_What the task asks_
Leaving out the pictures, transcribe all of the records faithfully.

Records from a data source
*** Block opens ***
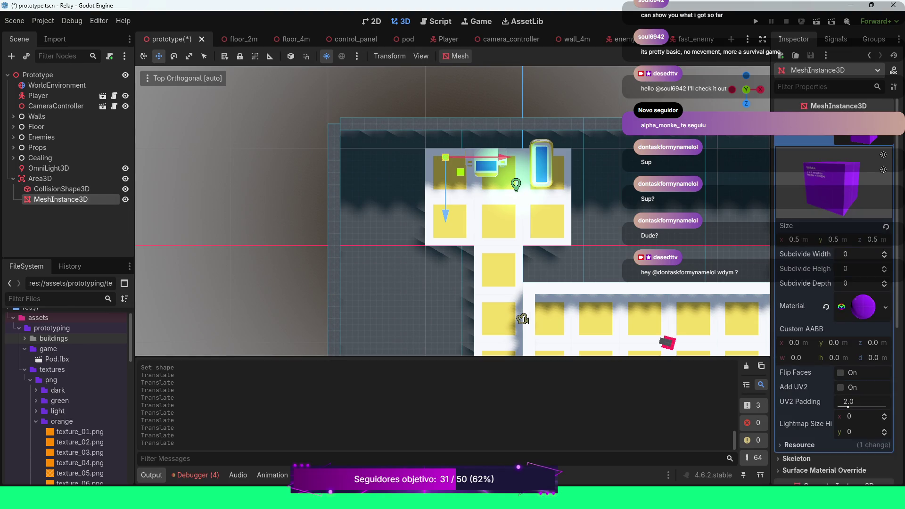
Step: Set the cube mesh's Position to x -6, y 4, z -7 in its Transform
scroll(856, 255, "down", 2)
scroll(856, 252, "down", 3)
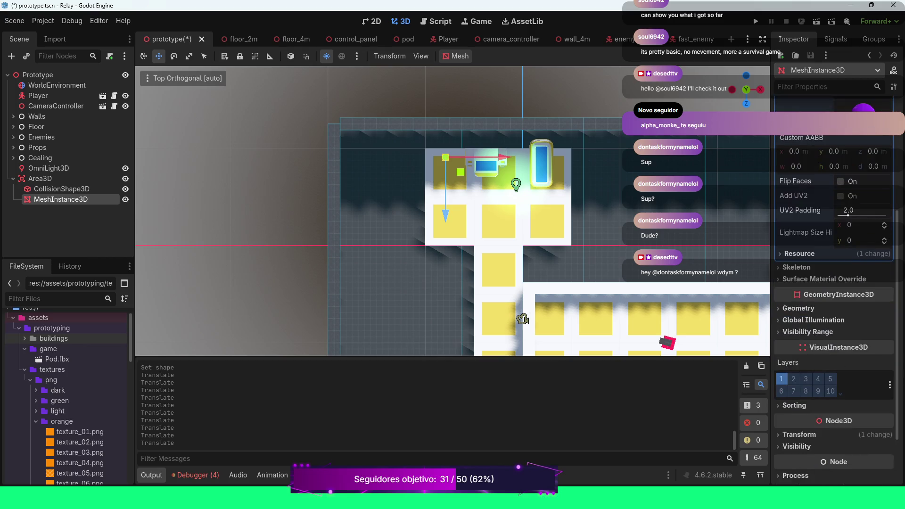
scroll(856, 253, "down", 3)
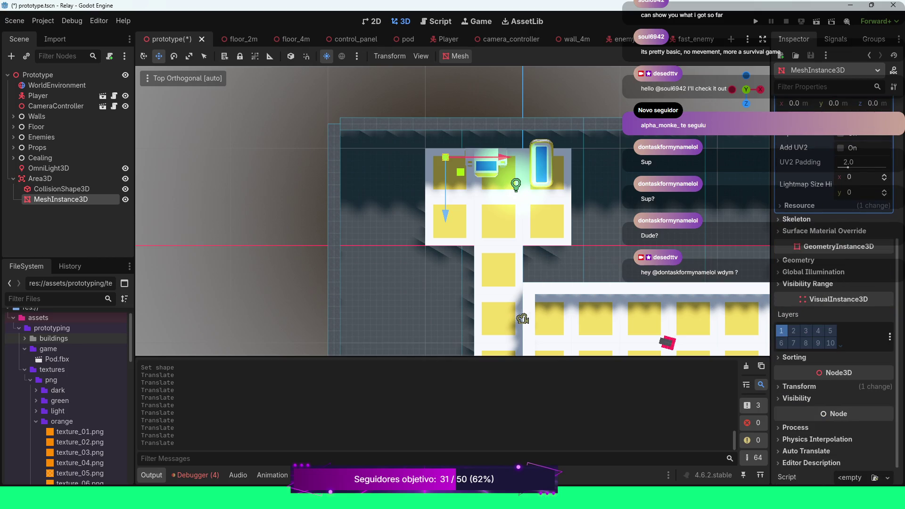
left_click(799, 386)
scroll(834, 283, "down", 3)
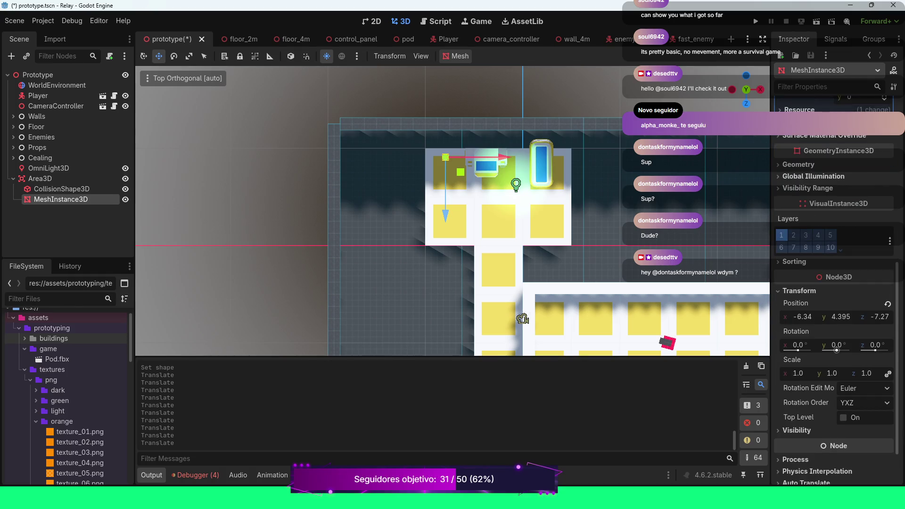
left_click(803, 316)
type("-6")
key("Return")
left_click(842, 317)
type("7")
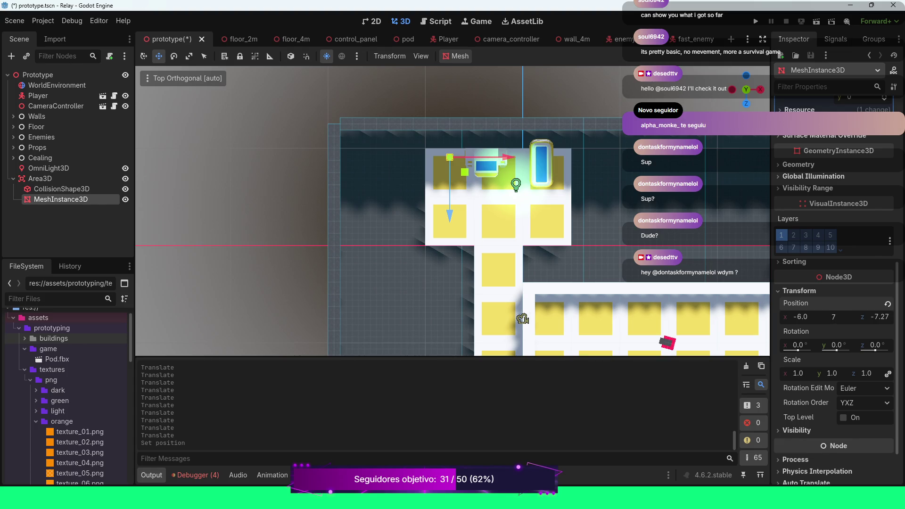
key("BackSpace")
type("4")
key("Return")
key("Tab")
type("-7")
key("Return")
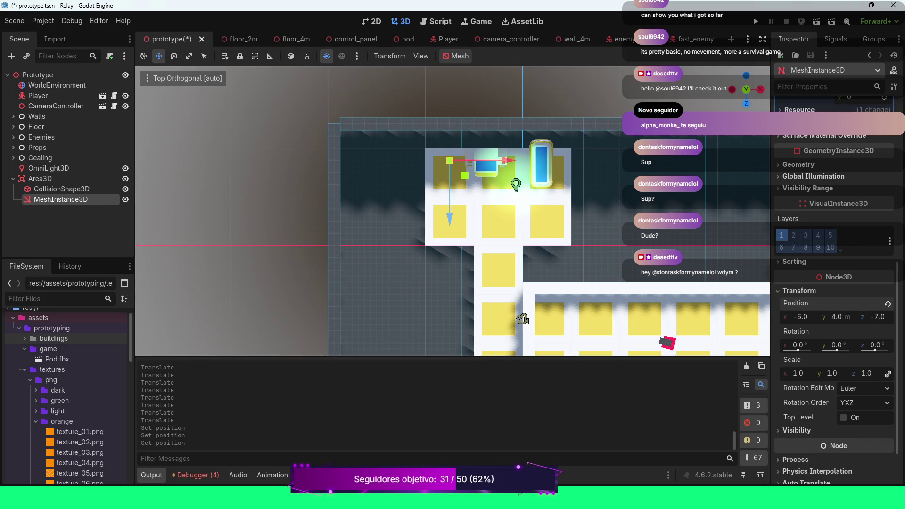
left_click(61, 188)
*** Block closes ***
_Exercise solution_
Step: Set the cube mesh's Position to x -6, y 4, z -7 in its Transform
scroll(856, 255, "down", 2)
scroll(856, 252, "down", 3)
scroll(856, 253, "down", 3)
left_click(799, 386)
scroll(834, 283, "down", 3)
left_click(803, 316)
type("-6")
key("Return")
left_click(842, 317)
type("7")
key("BackSpace")
type("4")
key("Return")
key("Tab")
type("-7")
key("Return")
left_click(61, 188)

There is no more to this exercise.